• **What the task asks**: State how many lines in the data below contain the string "processor". Case counts. Reply with only the number.

• **Material for this exercise**:
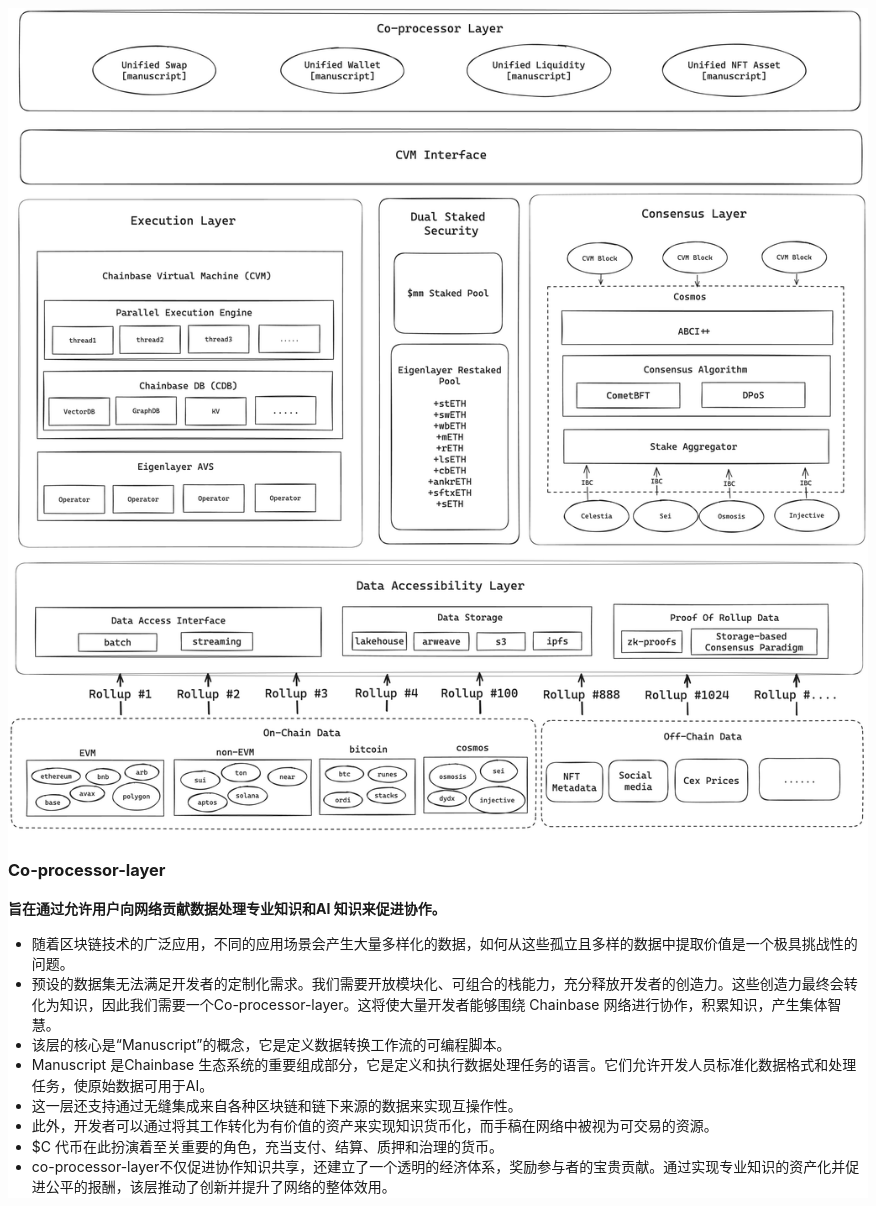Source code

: ![1754834028111](image/Chainbase学习总结/1754834028111.png)

### Co-processor-layer
**旨在通过允许用户向网络贡献数据处理专业知识和AI 知识来促进协作。**
- 随着区块链技术的广泛应用，不同的应用场景会产生大量多样化的数据，如何从这些孤立且多样的数据中提取价值是一个极具挑战性的问题。
- 预设的数据集无法满足开发者的定制化需求。我们需要开放模块化、可组合的栈能力，充分释放开发者的创造力。这些创造力最终会转化为知识，因此我们需要一个Co-processor-layer。这将使大量开发者能够围绕 Chainbase 网络进行协作，积累知识，产生集体智慧。
- 该层的核心是“Manuscript”的概念，它是定义数据转换工作流的可编程脚本。
- Manuscript 是Chainbase 生态系统的重要组成部分，它是定义和执行数据处理任务的语言。它们允许开发人员标准化数据格式和处理任务，使原始数据可用于AI。
- 这一层还支持通过无缝集成来自各种区块链和链下来源的数据来实现互操作性。
- 此外，开发者可以通过将其工作转化为有价值的资产来实现知识货币化，而手稿在网络中被视为可交易的资源。
- $C 代币在此扮演着至关重要的角色，充当支付、结算、质押和治理的货币。
- co-processor-layer不仅促进协作知识共享，还建立了一个透明的经济体系，奖励参与者的宝贵贡献。通过实现专业知识的资产化并促进公平的报酬，该层推动了创新并提升了网络的整体效用。
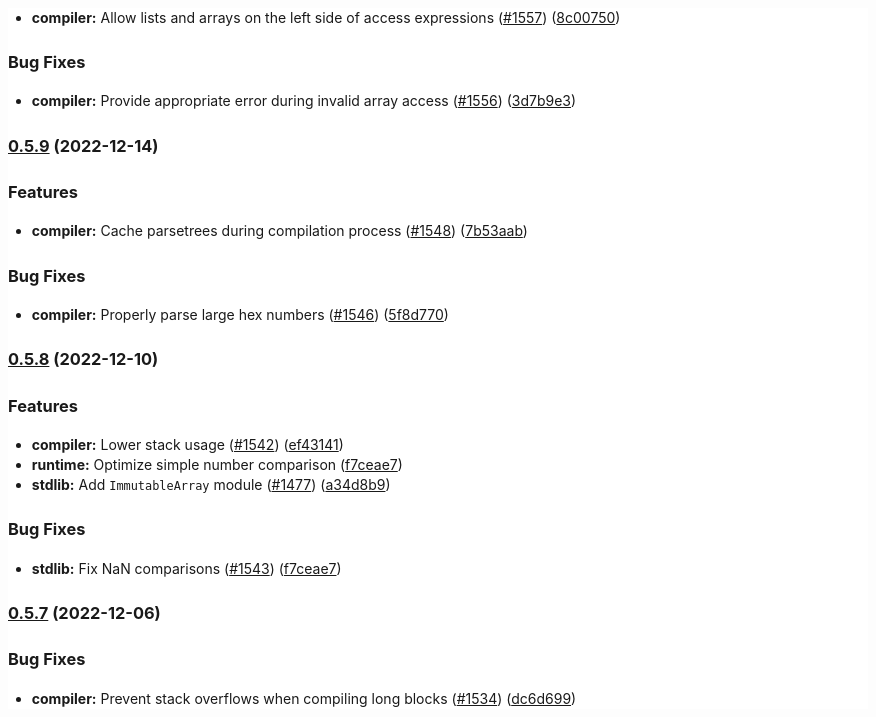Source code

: * **compiler:** Allow lists and arrays on the left side of access expressions ([#1557](https://github.com/grain-lang/grain/issues/1557)) ([8c00750](https://github.com/grain-lang/grain/commit/8c00750c099587f8131ea30e346841137c52bd83))


### Bug Fixes

* **compiler:** Provide appropriate error during invalid array access ([#1556](https://github.com/grain-lang/grain/issues/1556)) ([3d7b9e3](https://github.com/grain-lang/grain/commit/3d7b9e3d99b2639b46080e1c564d1453cd80f666))

### [0.5.9](https://github.com/grain-lang/grain/compare/compiler-v0.5.8...compiler-v0.5.9) (2022-12-14)


### Features

* **compiler:** Cache parsetrees during compilation process ([#1548](https://github.com/grain-lang/grain/issues/1548)) ([7b53aab](https://github.com/grain-lang/grain/commit/7b53aaba74c6eb809cddcde5374f63eaa4a00d36))


### Bug Fixes

* **compiler:** Properly parse large hex numbers ([#1546](https://github.com/grain-lang/grain/issues/1546)) ([5f8d770](https://github.com/grain-lang/grain/commit/5f8d770ec60b686c3183bd8a200800c3f03e8e30))

### [0.5.8](https://github.com/grain-lang/grain/compare/compiler-v0.5.7...compiler-v0.5.8) (2022-12-10)


### Features

* **compiler:** Lower stack usage ([#1542](https://github.com/grain-lang/grain/issues/1542)) ([ef43141](https://github.com/grain-lang/grain/commit/ef431412c310b4adffa4b5786581a6b18942a32e))
* **runtime:** Optimize simple number comparison ([f7ceae7](https://github.com/grain-lang/grain/commit/f7ceae729260bc3c5eee017954aa7e242c3f8cb5))
* **stdlib:** Add `ImmutableArray` module ([#1477](https://github.com/grain-lang/grain/issues/1477)) ([a34d8b9](https://github.com/grain-lang/grain/commit/a34d8b9e8ce629c40d65b99561c0f41fa400542e))


### Bug Fixes

* **stdlib:** Fix NaN comparisons ([#1543](https://github.com/grain-lang/grain/issues/1543)) ([f7ceae7](https://github.com/grain-lang/grain/commit/f7ceae729260bc3c5eee017954aa7e242c3f8cb5))

### [0.5.7](https://github.com/grain-lang/grain/compare/compiler-v0.5.6...compiler-v0.5.7) (2022-12-06)


### Bug Fixes

* **compiler:** Prevent stack overflows when compiling long blocks ([#1534](https://github.com/grain-lang/grain/issues/1534)) ([dc6d699](https://github.com/grain-lang/grain/commit/dc6d699cffeefa71ef2898c484f840c991f66c7a))
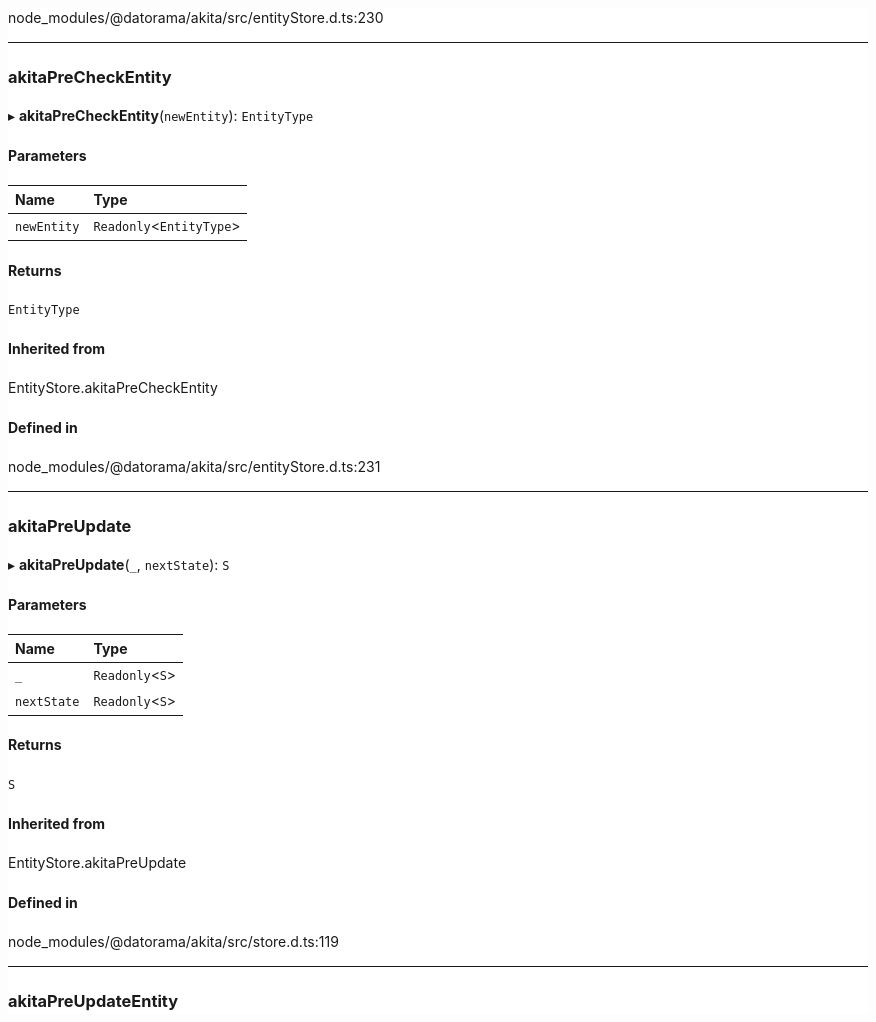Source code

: node_modules/@datorama/akita/src/entityStore.d.ts:230

___

### akitaPreCheckEntity

▸ **akitaPreCheckEntity**(`newEntity`): `EntityType`

#### Parameters

| Name | Type |
| :------ | :------ |
| `newEntity` | `Readonly`<`EntityType`\> |

#### Returns

`EntityType`

#### Inherited from

EntityStore.akitaPreCheckEntity

#### Defined in

node_modules/@datorama/akita/src/entityStore.d.ts:231

___

### akitaPreUpdate

▸ **akitaPreUpdate**(`_`, `nextState`): `S`

#### Parameters

| Name | Type |
| :------ | :------ |
| `_` | `Readonly`<`S`\> |
| `nextState` | `Readonly`<`S`\> |

#### Returns

`S`

#### Inherited from

EntityStore.akitaPreUpdate

#### Defined in

node_modules/@datorama/akita/src/store.d.ts:119

___

### akitaPreUpdateEntity
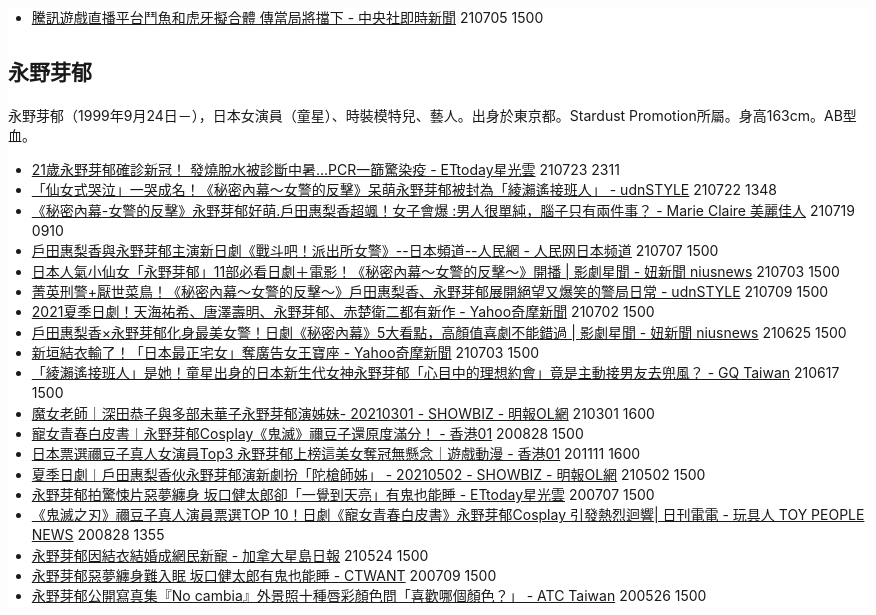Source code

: - [騰訊遊戲直播平台鬥魚和虎牙擬合體 傳當局將擋下 - 中央社即時新聞](https://www.cna.com.tw/news/acn/202107050293.aspx "騰訊遊戲直播平台鬥魚和虎牙擬合體 傳當局將擋下 - 中央社即時新聞") 210705 1500

## 永野芽郁

永野芽郁（1999年9月24日－），日本女演員（童星）、時裝模特兒、藝人。出身於東京都。Stardust Promotion所屬。身高163cm。AB型血。
- [21歲永野芽郁確診新冠！ 發燒脫水被診斷中暑…PCR一篩驚染疫 - ETtoday星光雲](https://star.ettoday.net/news/2038600 "21歲永野芽郁確診新冠！ 發燒脫水被診斷中暑…PCR一篩驚染疫 - ETtoday星光雲") 210723 2311
- [「仙女式哭泣」一哭成名！《秘密內幕～女警的反擊》呆萌永野芽郁被封為「綾瀨遙接班人」 - udnSTYLE](https://style.udn.com/style/story/8065/5619568 "「仙女式哭泣」一哭成名！《秘密內幕～女警的反擊》呆萌永野芽郁被封為「綾瀨遙接班人」 - udnSTYLE") 210722 1348
- [《秘密內幕-女警的反擊》永野芽郁好萌.戶田惠梨香超颯！女子會爆 :男人很單純，腦子只有兩件事？ - Marie Claire 美麗佳人](https://www.marieclaire.com.tw/entertainment/tvshow/58850 "《秘密內幕-女警的反擊》永野芽郁好萌.戶田惠梨香超颯！女子會爆 :男人很單純，腦子只有兩件事？ - Marie Claire 美麗佳人") 210719 0910
- [戶田惠梨香與永野芽郁主演新日劇《戰斗吧！派出所女警》--日本頻道--人民網 - 人民网日本频道](http://japan.people.com.cn/BIG5/n1/2021/0707/c35421-32151503.html "戶田惠梨香與永野芽郁主演新日劇《戰斗吧！派出所女警》--日本頻道--人民網 - 人民网日本频道") 210707 1500
- [日本人氣小仙女「永野芽郁」11部必看日劇＋電影！《秘密內幕～女警的反擊～》開播 | 影劇星聞 - 妞新聞 niusnews](https://www.niusnews.com/=P01taw233 "日本人氣小仙女「永野芽郁」11部必看日劇＋電影！《秘密內幕～女警的反擊～》開播 | 影劇星聞 - 妞新聞 niusnews") 210703 1500
- [菁英刑警+厭世菜鳥！《秘密內幕～女警的反擊～》戶田惠梨香、永野芽郁展開絕望又爆笑的警局日常 - udnSTYLE](https://style.udn.com/style/story/121034/5590096 "菁英刑警+厭世菜鳥！《秘密內幕～女警的反擊～》戶田惠梨香、永野芽郁展開絕望又爆笑的警局日常 - udnSTYLE") 210709 1500
- [2021夏季日劇！天海祐希、唐澤壽明、永野芽郁、赤楚衛二都有新作 - Yahoo奇摩新聞](https://tw.news.yahoo.com/2021-%E5%A4%8F%E5%AD%A3%E6%97%A5%E5%8A%87%EF%BC%81%E5%A4%A9%E6%B5%B7%E7%A5%90%E5%B8%8C%E3%80%81%E5%94%90%E6%BE%A4%E5%A3%BD%E6%98%8E%E3%80%81%E6%B0%B8%E9%87%8E%E8%8A%BD%E9%83%81%E3%80%81%E8%B5%A4%E6%A5%9A%E8%A1%9B%E4%BA%8C%E9%83%BD%E6%9C%89%E6%96%B0%E4%BD%9C-100858368.html "2021夏季日劇！天海祐希、唐澤壽明、永野芽郁、赤楚衛二都有新作 - Yahoo奇摩新聞") 210702 1500
- [戶田惠梨香×永野芽郁化身最美女警！日劇《秘密內幕》5大看點，高顏值喜劇不能錯過 | 影劇星聞 - 妞新聞 niusnews](https://www.niusnews.com/=P0gkmg4g7 "戶田惠梨香×永野芽郁化身最美女警！日劇《秘密內幕》5大看點，高顏值喜劇不能錯過 | 影劇星聞 - 妞新聞 niusnews") 210625 1500
- [新垣結衣輸了！「日本最正宅女」奪廣告女王寶座 - Yahoo奇摩新聞](https://tw.news.yahoo.com/%E6%96%B0%E5%9E%A3%E7%B5%90%E8%A1%A3%E8%BC%B8%E4%BA%86-%E6%97%A5%E6%9C%AC%E6%9C%80%E6%AD%A3%E5%AE%85%E5%A5%B3-%E5%A5%AA%E5%BB%A3%E5%91%8A%E5%A5%B3%E7%8E%8B%E5%AF%B6%E5%BA%A7-085818830.html "新垣結衣輸了！「日本最正宅女」奪廣告女王寶座 - Yahoo奇摩新聞") 210703 1500
- [「綾瀨遙接班人」是她！童星出身的日本新生代女神永野芽郁「心目中的理想約會」竟是主動接男友去兜風？ - GQ Taiwan](https://www.gq.com.tw/entertainment/article/%E6%B0%B8%E9%87%8E%E8%8A%BD%E9%83%81-%E5%B0%8F%E7%B6%BE%E7%80%A8%E9%81%99 "「綾瀨遙接班人」是她！童星出身的日本新生代女神永野芽郁「心目中的理想約會」竟是主動接男友去兜風？ - GQ Taiwan") 210617 1500
- [魔女老師｜深田恭子與多部未華子永野芽郁演姊妹- 20210301 - SHOWBIZ - 明報OL網](https://ol.mingpao.com/ldy/showbiz/latest/20210301/1614584168908/%E9%AD%94%E5%A5%B3%E8%80%81%E5%B8%AB-%E6%B7%B1%E7%94%B0%E6%81%AD%E5%AD%90%E8%88%87%E5%A4%9A%E9%83%A8%E6%9C%AA%E8%8F%AF%E5%AD%90-%E6%B0%B8%E9%87%8E%E8%8A%BD%E9%83%81%E6%BC%94%E5%A7%8A%E5%A6%B9 "魔女老師｜深田恭子與多部未華子永野芽郁演姊妹- 20210301 - SHOWBIZ - 明報OL網") 210301 1600
- [寵女青春白皮書︱永野芽郁Cosplay《鬼滅》禰豆子還原度滿分！ - 香港01](https://www.hk01.com/%E9%96%8B%E7%BD%90/516199/%E5%AF%B5%E5%A5%B3%E9%9D%92%E6%98%A5%E7%99%BD%E7%9A%AE%E6%9B%B8-%E6%B0%B8%E9%87%8E%E8%8A%BD%E9%83%81cosplay-%E9%AC%BC%E6%BB%85-%E7%A6%B0%E8%B1%86%E5%AD%90-%E9%82%84%E5%8E%9F%E5%BA%A6%E6%BB%BF%E5%88%86 "寵女青春白皮書︱永野芽郁Cosplay《鬼滅》禰豆子還原度滿分！ - 香港01") 200828 1500
- [日本票選禰豆子真人女演員Top3 永野芽郁上榜這美女奪冠無懸念｜遊戲動漫 - 香港01](https://www.hk01.com/%E9%81%8A%E6%88%B2%E5%8B%95%E6%BC%AB/534768/%E9%AC%BC%E6%BB%85%E7%A6%B0%E8%B1%86%E5%AD%90%E7%9C%9F%E4%BA%BA%E5%A5%B3%E6%BC%94%E5%93%A1%E7%A5%A8%E9%81%B8top3-%E6%B0%B8%E9%87%8E%E8%8A%BD%E9%83%81%E4%B8%8A%E6%A6%9C-%E9%80%99%E7%BE%8E%E5%A5%B3%E5%A5%AA%E5%86%A0%E7%84%A1%E6%87%B8%E5%BF%B5 "日本票選禰豆子真人女演員Top3 永野芽郁上榜這美女奪冠無懸念｜遊戲動漫 - 香港01") 201111 1600
- [夏季日劇︱戶田惠梨香伙永野芽郁演新劇扮「陀槍師姊」 - 20210502 - SHOWBIZ - 明報OL網](https://ol.mingpao.com/ldy/showbiz/latest/20210502/1619947742289/%E5%A4%8F%E5%AD%A3%E6%97%A5%E5%8A%87-%E6%88%B6%E7%94%B0%E6%83%A0%E6%A2%A8%E9%A6%99%E4%BC%99%E6%B0%B8%E9%87%8E%E8%8A%BD%E9%83%81%E6%BC%94%E6%96%B0%E5%8A%87%E6%89%AE%E3%80%8C%E9%99%80%E6%A7%8D%E5%B8%AB%E5%A7%8A%E3%80%8D "夏季日劇︱戶田惠梨香伙永野芽郁演新劇扮「陀槍師姊」 - 20210502 - SHOWBIZ - 明報OL網") 210502 1500
- [永野芽郁拍驚悚片惡夢纏身 坂口健太郎卻「一覺到天亮」有鬼也能睡 - ETtoday星光雲](https://star.ettoday.net/news/1755073 "永野芽郁拍驚悚片惡夢纏身 坂口健太郎卻「一覺到天亮」有鬼也能睡 - ETtoday星光雲") 200707 1500
- [《鬼滅之刃》禰豆子真人演員票選TOP 10！日劇《寵女青春白皮書》永野芽郁Cosplay 引發熱烈迴響| 日刊電電 - 玩具人 TOY PEOPLE NEWS](https://www.toy-people.com/?p=55219 "《鬼滅之刃》禰豆子真人演員票選TOP 10！日劇《寵女青春白皮書》永野芽郁Cosplay 引發熱烈迴響| 日刊電電 - 玩具人 TOY PEOPLE NEWS") 200828 1355
- [永野芽郁因結衣結婚成網民新寵 - 加拿大星島日報](https://www.singtao.ca/4958145/2021-05-24/post-%E6%B0%B8%E9%87%8E%E8%8A%BD%E9%83%81%E5%9B%A0%E7%B5%90%E8%A1%A3%E7%B5%90%E5%A9%9A%E6%88%90%E7%B6%B2%E6%B0%91%E6%96%B0%E5%AF%B5/ "永野芽郁因結衣結婚成網民新寵 - 加拿大星島日報") 210524 1500
- [永野芽郁惡夢纏身難入眠 坂口健太郎有鬼也能睡 - CTWANT](https://www.ctwant.com/article/61022 "永野芽郁惡夢纏身難入眠 坂口健太郎有鬼也能睡 - CTWANT") 200709 1500
- [永野芽郁公開寫真集『No cambia』外景照十種唇彩顏色問「喜歡哪個顏色？」 - ATC Taiwan](https://atctwn.com/2020/05/26/47034/ "永野芽郁公開寫真集『No cambia』外景照十種唇彩顏色問「喜歡哪個顏色？」 - ATC Taiwan") 200526 1500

• **Task solution**: 3